Malgré une réunion avec certains élus du Conseil Départemental, pour prévenir des résultantes de leur projet de taille, et une lettre ouverte de la Société Française d'Arboriculture et de Corrèze Environnement remise au Département afin de demander un moratoire, aucun signe de préoccupation de leur part n'a malheureusement vu le jour.

 

En tant que professionnels de l'arbre (arboristes grimpeurs) nous refusons de réaliser ces chantiers par conscience professionnelle et par respect du végétal. Car d'autres solutions de taille existent pour parvenir à faire cohabiter l'arbre et les désirs du Département en matière d'élagage. Nous ne dénigrons absolument pas le fait qu'il y ait du travail et de l'entretien à réaliser sur nos routes. Cependant, nous voulons que ces travaux rentrent dans le cadre d'un travail correctement réalisé, cohérent, durable et raisonné.
=-=-=-=-=
SÉRIE D'EXERCICES ::
[a] D'après le texte sur la taille des arbres, pourquoi les arboristes grimpeurs refusent-ils de réaliser ces chantiers ? Répondez en une à trois phrases.
[b] Recopiez fidèlement le passage du texte sur la taille des arbres qui commence par les mots « Malgré une réunion » et se termine par « durable et raisonné. ».

DONNÉES ENREGISTRÉES ::
=-=-=-=-=
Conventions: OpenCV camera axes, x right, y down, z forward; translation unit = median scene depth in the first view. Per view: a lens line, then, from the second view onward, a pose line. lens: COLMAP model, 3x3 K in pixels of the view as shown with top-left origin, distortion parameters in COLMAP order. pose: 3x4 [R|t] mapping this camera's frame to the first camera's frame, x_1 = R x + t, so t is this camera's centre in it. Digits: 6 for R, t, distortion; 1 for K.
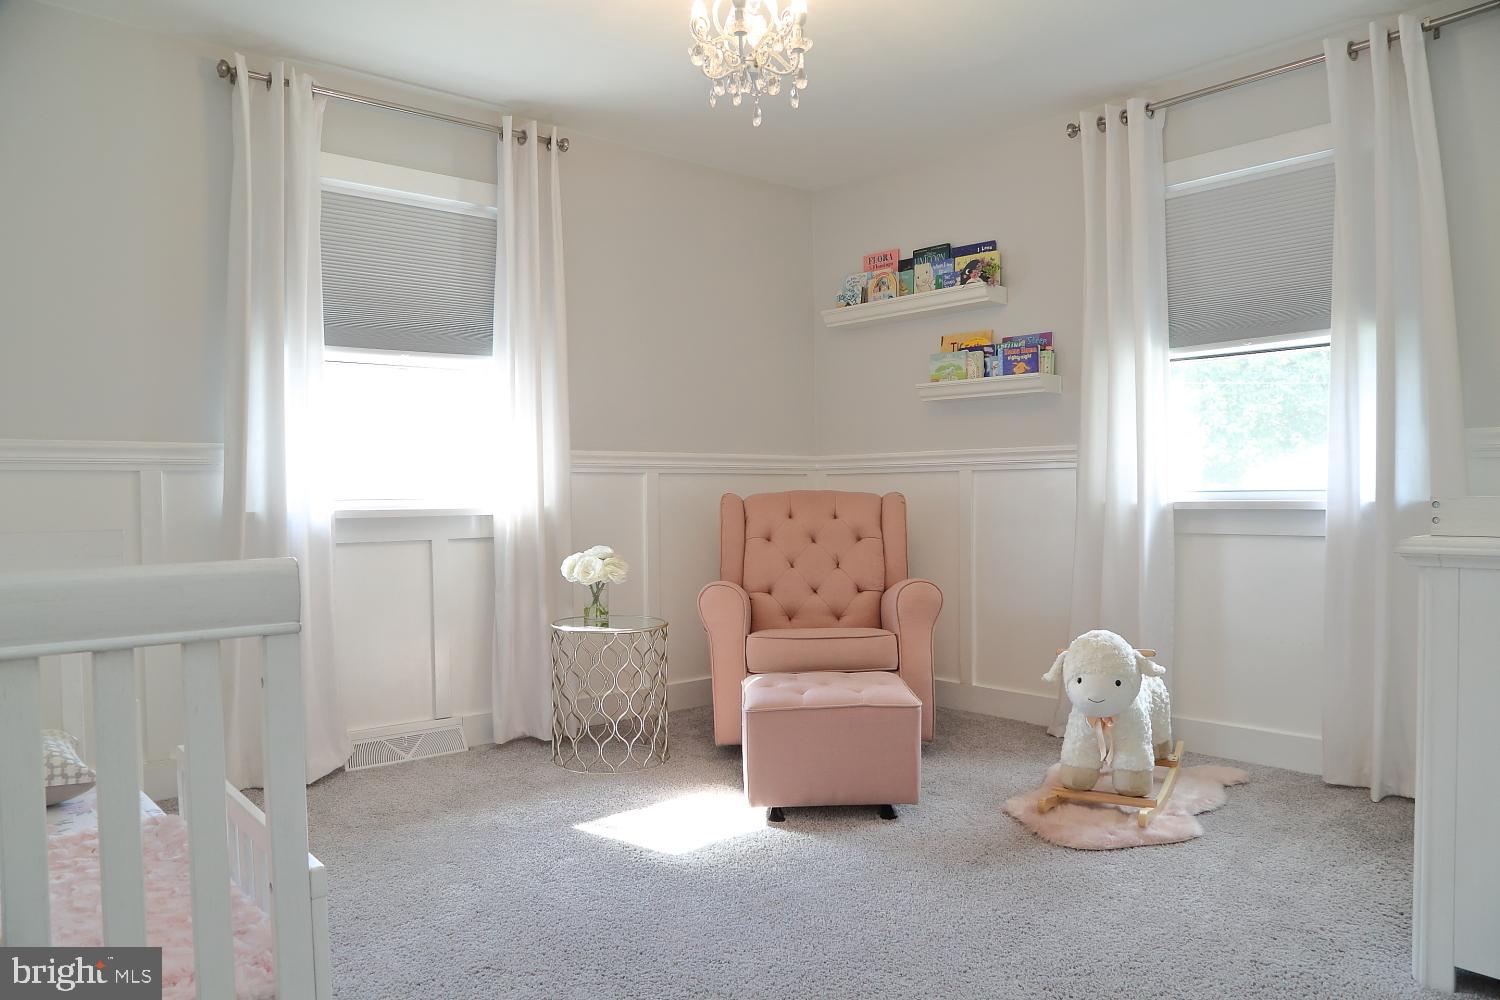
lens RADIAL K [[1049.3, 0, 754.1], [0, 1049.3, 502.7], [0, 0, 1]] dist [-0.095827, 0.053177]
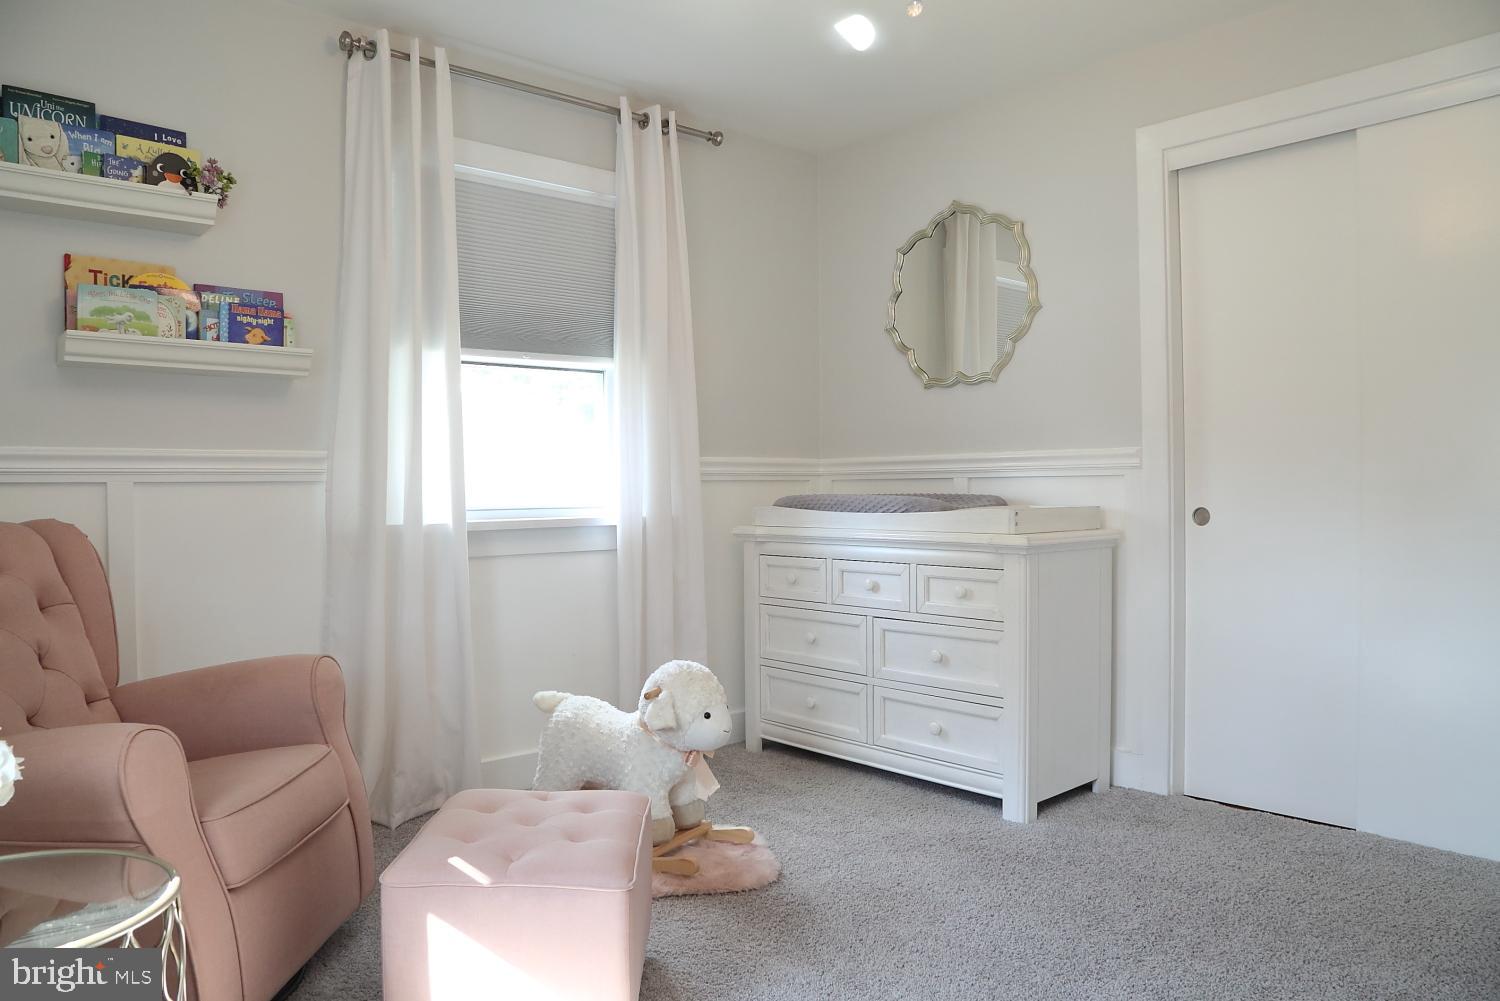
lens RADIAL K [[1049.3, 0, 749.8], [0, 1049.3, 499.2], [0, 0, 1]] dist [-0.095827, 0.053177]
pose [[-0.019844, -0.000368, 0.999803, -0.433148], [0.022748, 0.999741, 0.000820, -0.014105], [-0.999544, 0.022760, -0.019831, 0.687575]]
=-=-=-=-=
CORRIGÉ ::
[a] Ils refusent par conscience professionnelle et par respect du végétal. Selon eux, d'autres solutions de taille existent pour faire cohabiter l'arbre et les désirs du Département en matière d'élagage.

[b]
Malgré une réunion avec certains élus du Conseil Départemental, pour prévenir des résultantes de leur projet de taille, et une lettre ouverte de la Société Française d'Arboriculture et de Corrèze Environnement remise au Département afin de demander un moratoire, aucun signe de préoccupation de leur part n'a malheureusement vu le jour.

 

En tant que professionnels de l'arbre (arboristes grimpeurs) nous refusons de réaliser ces chantiers par conscience professionnelle et par respect du végétal. Car d'autres solutions de taille existent pour parvenir à faire cohabiter l'arbre et les désirs du Département en matière d'élagage. Nous ne dénigrons absolument pas le fait qu'il y ait du travail et de l'entretien à réaliser sur nos routes. Cependant, nous voulons que ces travaux rentrent dans le cadre d'un travail correctement réalisé, cohérent, durable et raisonné.